Problem description :: Could you copy the records below exactly, leaving out any pictures they include?

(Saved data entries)
· · · · ·
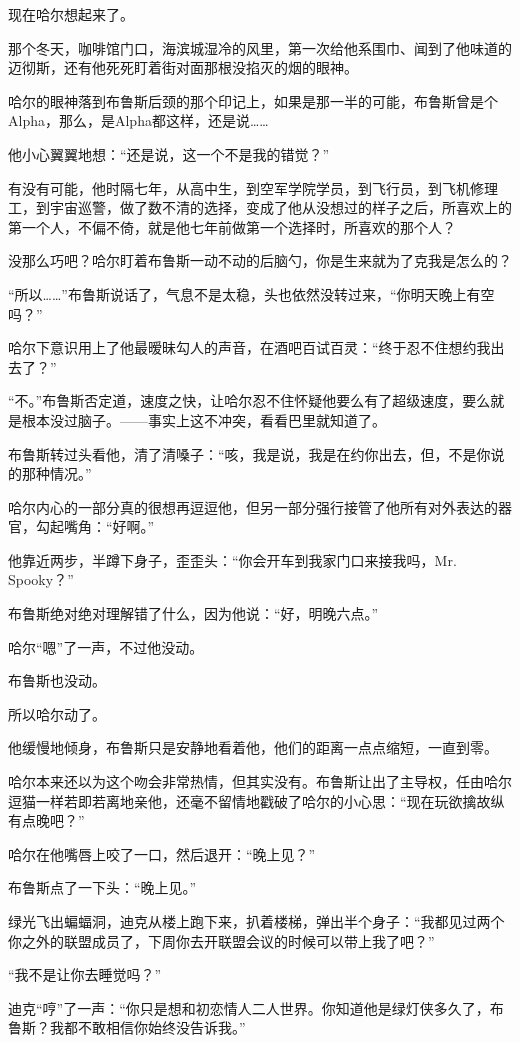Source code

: \documentclass[../main]{subfiles}
\begin{document}
现在哈尔想起来了。

那个冬天，咖啡馆门口，海滨城湿冷的风里，第一次给他系围巾、闻到了他味道的迈彻斯，还有他死死盯着街对面那根没掐灭的烟的眼神。

哈尔的眼神落到布鲁斯后颈的那个印记上，如果是那一半的可能，布鲁斯曾是个Alpha，那么，是Alpha都这样，还是说……

他小心翼翼地想：“还是说，这一个不是我的错觉？”

有没有可能，他时隔七年，从高中生，到空军学院学员，到飞行员，到飞机修理工，到宇宙巡警，做了数不清的选择，变成了他从没想过的样子之后，所喜欢上的第一个人，不偏不倚，就是他七年前做第一个选择时，所喜欢的那个人？

没那么巧吧？哈尔盯着布鲁斯一动不动的后脑勺，你是生来就为了克我是怎么的？

“所以\ldots\ldots”布鲁斯说话了，气息不是太稳，头也依然没转过来，“你明天晚上有空吗？”

哈尔下意识用上了他最暧昧勾人的声音，在酒吧百试百灵：“终于忍不住想约我出去了？”

“不。”布鲁斯否定道，速度之快，让哈尔忍不住怀疑他要么有了超级速度，要么就是根本没过脑子。——事实上这不冲突，看看巴里就知道了。

布鲁斯转过头看他，清了清嗓子：“咳，我是说，我是在约你出去，但，不是你说的那种情况。”

哈尔内心的一部分真的很想再逗逗他，但另一部分强行接管了他所有对外表达的器官，勾起嘴角：“好啊。”

他靠近两步，半蹲下身子，歪歪头：“你会开车到我家门口来接我吗，Mr.
Spooky？”

布鲁斯绝对绝对理解错了什么，因为他说：“好，明晚六点。”

哈尔“嗯”了一声，不过他没动。

布鲁斯也没动。

所以哈尔动了。

他缓慢地倾身，布鲁斯只是安静地看着他，他们的距离一点点缩短，一直到零。

哈尔本来还以为这个吻会非常热情，但其实没有。布鲁斯让出了主导权，任由哈尔逗猫一样若即若离地亲他，还毫不留情地戳破了哈尔的小心思：“现在玩欲擒故纵有点晚吧？”

哈尔在他嘴唇上咬了一口，然后退开：“晚上见？”

布鲁斯点了一下头：“晚上见。”

绿光飞出蝙蝠洞，迪克从楼上跑下来，扒着楼梯，弹出半个身子：“我都见过两个你之外的联盟成员了，下周你去开联盟会议的时候可以带上我了吧？”

“我不是让你去睡觉吗？”

迪克“哼”了一声：“你只是想和初恋情人二人世界。你知道他是绿灯侠多久了，布鲁斯？我都不敢相信你始终没告诉我。”
\end{document}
· · · · ·
Completed exercise ::
Source code

: \documentclass[../main]{subfiles}
\begin{document}
现在哈尔想起来了。

那个冬天，咖啡馆门口，海滨城湿冷的风里，第一次给他系围巾、闻到了他味道的迈彻斯，还有他死死盯着街对面那根没掐灭的烟的眼神。

哈尔的眼神落到布鲁斯后颈的那个印记上，如果是那一半的可能，布鲁斯曾是个Alpha，那么，是Alpha都这样，还是说……

他小心翼翼地想：“还是说，这一个不是我的错觉？”

有没有可能，他时隔七年，从高中生，到空军学院学员，到飞行员，到飞机修理工，到宇宙巡警，做了数不清的选择，变成了他从没想过的样子之后，所喜欢上的第一个人，不偏不倚，就是他七年前做第一个选择时，所喜欢的那个人？

没那么巧吧？哈尔盯着布鲁斯一动不动的后脑勺，你是生来就为了克我是怎么的？

“所以\ldots\ldots”布鲁斯说话了，气息不是太稳，头也依然没转过来，“你明天晚上有空吗？”

哈尔下意识用上了他最暧昧勾人的声音，在酒吧百试百灵：“终于忍不住想约我出去了？”

“不。”布鲁斯否定道，速度之快，让哈尔忍不住怀疑他要么有了超级速度，要么就是根本没过脑子。——事实上这不冲突，看看巴里就知道了。

布鲁斯转过头看他，清了清嗓子：“咳，我是说，我是在约你出去，但，不是你说的那种情况。”

哈尔内心的一部分真的很想再逗逗他，但另一部分强行接管了他所有对外表达的器官，勾起嘴角：“好啊。”

他靠近两步，半蹲下身子，歪歪头：“你会开车到我家门口来接我吗，Mr.
Spooky？”

布鲁斯绝对绝对理解错了什么，因为他说：“好，明晚六点。”

哈尔“嗯”了一声，不过他没动。

布鲁斯也没动。

所以哈尔动了。

他缓慢地倾身，布鲁斯只是安静地看着他，他们的距离一点点缩短，一直到零。

哈尔本来还以为这个吻会非常热情，但其实没有。布鲁斯让出了主导权，任由哈尔逗猫一样若即若离地亲他，还毫不留情地戳破了哈尔的小心思：“现在玩欲擒故纵有点晚吧？”

哈尔在他嘴唇上咬了一口，然后退开：“晚上见？”

布鲁斯点了一下头：“晚上见。”

绿光飞出蝙蝠洞，迪克从楼上跑下来，扒着楼梯，弹出半个身子：“我都见过两个你之外的联盟成员了，下周你去开联盟会议的时候可以带上我了吧？”

“我不是让你去睡觉吗？”

迪克“哼”了一声：“你只是想和初恋情人二人世界。你知道他是绿灯侠多久了，布鲁斯？我都不敢相信你始终没告诉我。”
\end{document}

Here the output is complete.